TextRank Algorithm
Let’s understand the TextRank algorithm, now that we have a grasp on PageRank. I have listed the similarities between these two algorithms below:
In place of web pages, we use sentences
Similarity between any two sentences is used as an equivalent to the web page transition probability
The similarity scores are stored in a square matrix, similar to the matrix M used for PageRank
TextRank is an extractive and unsupervised text summarization technique. Let’s take a look at the flow of the TextRank algorithm that we will be following:
1. The first step would be to concatenate all the text contained in the articles
2. Then split the text into individual sentences
3. In the next step, we will find vector representation (word embeddings) for each and every sentence
4. Similarities between sentence vectors are then calculated and stored in a matrix
5. The similarity matrix is then converted into a graph, with sentences as vertices and similarity scores as edges, for sentence rank calculation
6. Finally, a certain number of top-ranked sentences form the final summary
Testing Dataset link: https://s3-ap-south-1.amazonaws.com/av-blog-media/wp-content/uploads/2018/10/tennis_articles_v4.csv
Download GloVe Word Embeddings
GloVe word embeddings are vector representation of words. These word embeddings will be used to create vectors for our sentences. We could have also used the Bag-of-Words or TF-IDF approaches to create features for our sentences, but these methods ignore the order of the words (and the number of features is usually pretty large).

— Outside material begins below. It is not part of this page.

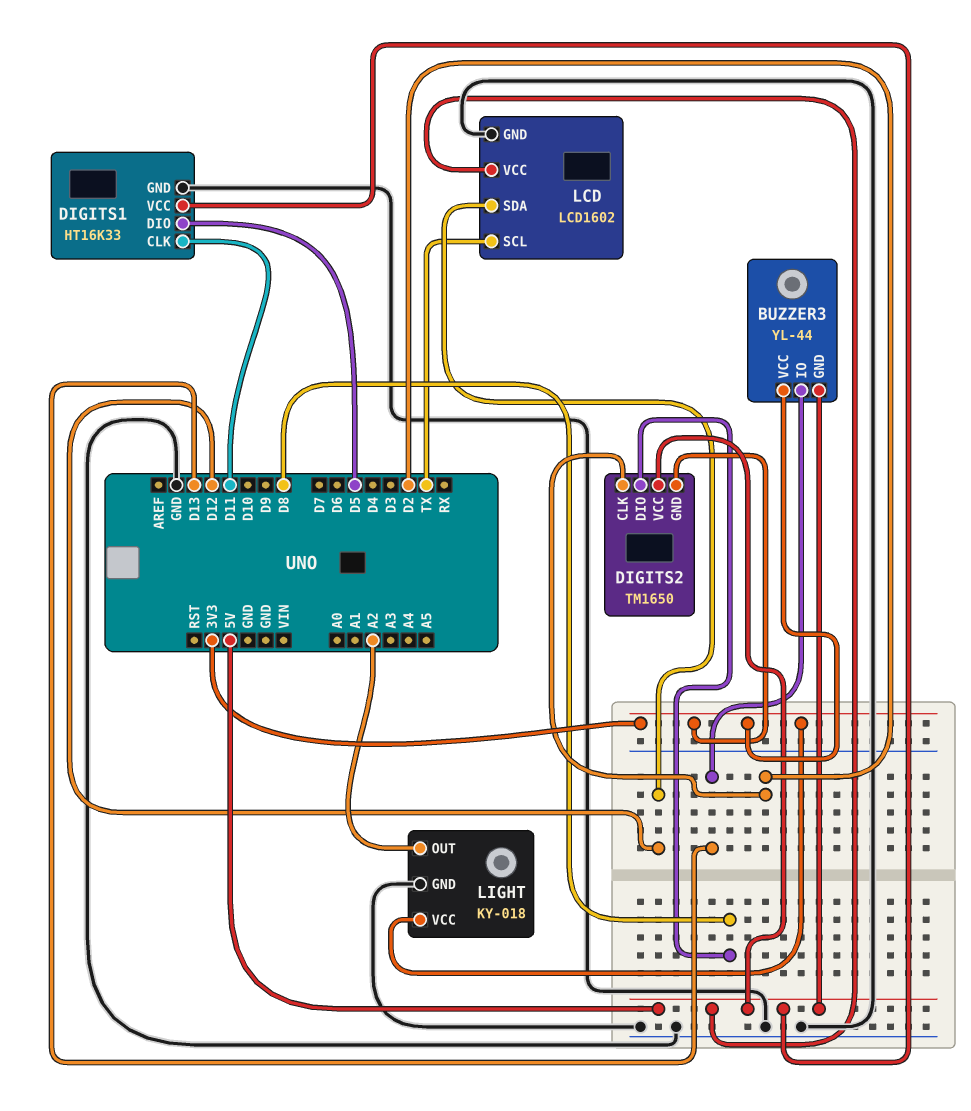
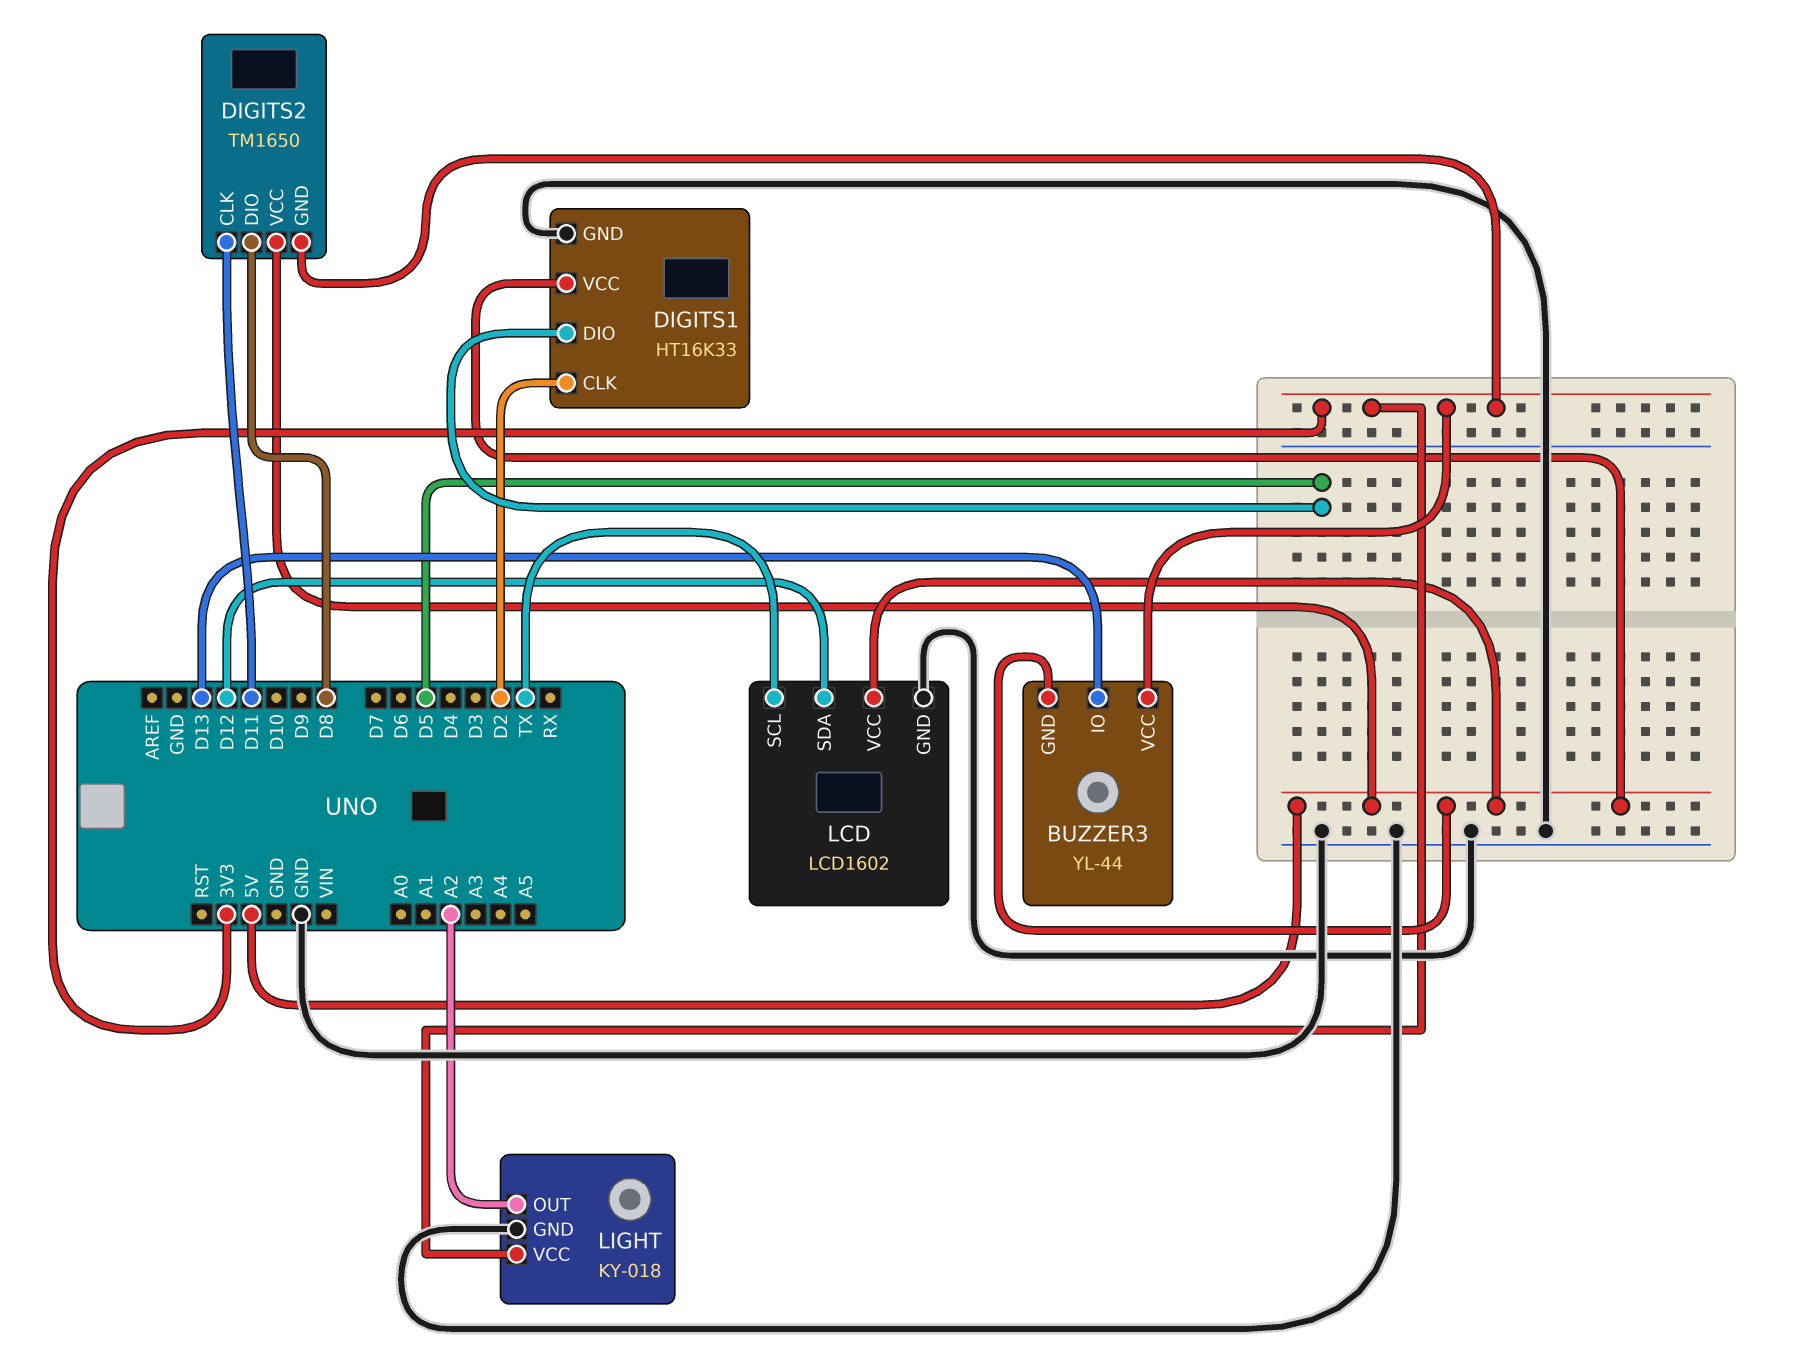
DIGITS1 pin CLK: D11 -> D2
DIGITS2 pin CLK: D2 -> D11

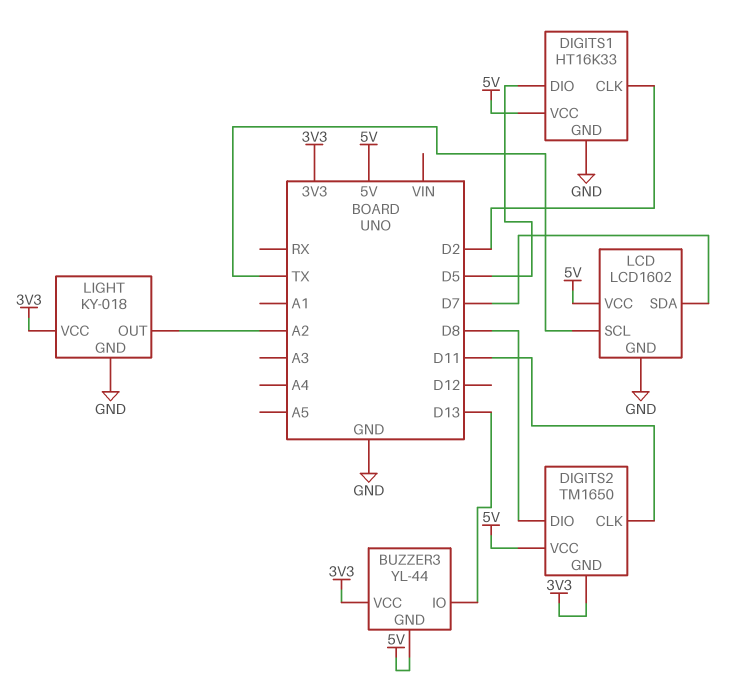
LCD pin SDA: D12 -> D7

We will be using the pre-trained Wikipedia 2014 + Gigaword 5 GloVe vectors available here. Heads up – the size of these word embeddings is 822 MB.
Commands: !wget http://nlp.stanford.edu/data/glove.6B.zip !unzip glove*.zip
Requirements: numpy pandas nltk re networkx sklearn
nltk data: "punkt", "stopwords"
Running code:
give text input to the method summary() and this function will return the summarization of the given input text.
example:
from textsum import Summarize
summarize = Summarize()
input_text = "Advances in the classification of individual cooking ingredients are sparse. The problem is that there are almost no public edited records available. This work deals with the problem of automated recognition of a photographed cooking dish and the subsequent output of the appropriate recipe. The distinction between the difficulty of the chosen problem and previous supervised classification problems is that there are large overlaps in food dishes (aka high intra-class similarity), as dishes of different categories may look very similar only in terms of image information."
summary = summarize.summary(text = input_text)
print(summary)
Advances in the classification of individual cooking ingredients are sparse. The problem is that there are almost no public edited records available. This work deals with the problem of automated recognition of a photographed cooking dish and the subsequent output of the appropriate recipe. The distinction between the difficulty of the chosen problem and previous supervised classification problems is that there are large overlaps in food dishes (aka high intra-class similarity), as dishes of different categories may look very similar only in terms of image information.